Since only part of the material below is wanted, output exactly the lines from the one with "index tip: (545, 468)" up to and including the one with "pinky tip: (531, 515)".

### DATA PROVIDED ###

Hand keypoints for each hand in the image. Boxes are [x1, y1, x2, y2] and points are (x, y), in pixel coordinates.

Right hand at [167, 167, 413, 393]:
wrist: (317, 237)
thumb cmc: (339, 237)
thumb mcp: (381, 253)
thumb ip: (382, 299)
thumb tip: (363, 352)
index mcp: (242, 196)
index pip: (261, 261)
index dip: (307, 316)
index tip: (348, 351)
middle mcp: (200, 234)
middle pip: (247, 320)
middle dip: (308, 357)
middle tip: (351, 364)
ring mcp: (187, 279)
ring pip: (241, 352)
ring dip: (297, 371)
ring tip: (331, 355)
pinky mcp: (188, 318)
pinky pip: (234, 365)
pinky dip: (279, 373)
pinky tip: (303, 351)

###
### DATA PROVIDED ###

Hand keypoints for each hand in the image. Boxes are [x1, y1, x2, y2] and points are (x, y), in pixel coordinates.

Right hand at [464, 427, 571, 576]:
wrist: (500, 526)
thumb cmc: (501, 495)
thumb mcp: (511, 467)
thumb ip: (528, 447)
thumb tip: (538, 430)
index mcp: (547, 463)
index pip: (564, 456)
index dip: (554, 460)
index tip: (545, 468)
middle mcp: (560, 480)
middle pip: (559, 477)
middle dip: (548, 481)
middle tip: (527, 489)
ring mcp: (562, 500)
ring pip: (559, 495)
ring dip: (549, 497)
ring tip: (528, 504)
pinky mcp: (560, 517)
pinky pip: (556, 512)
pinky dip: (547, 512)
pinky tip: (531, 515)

###

TASK OUTPUT:
index tip: (545, 468)
middle mcp: (560, 480)
middle pip: (559, 477)
middle dip: (548, 481)
middle tip: (527, 489)
ring mcp: (562, 500)
ring pip: (559, 495)
ring dip: (549, 497)
ring tip: (528, 504)
pinky mcp: (560, 517)
pinky pip: (556, 512)
pinky dip: (547, 512)
pinky tip: (531, 515)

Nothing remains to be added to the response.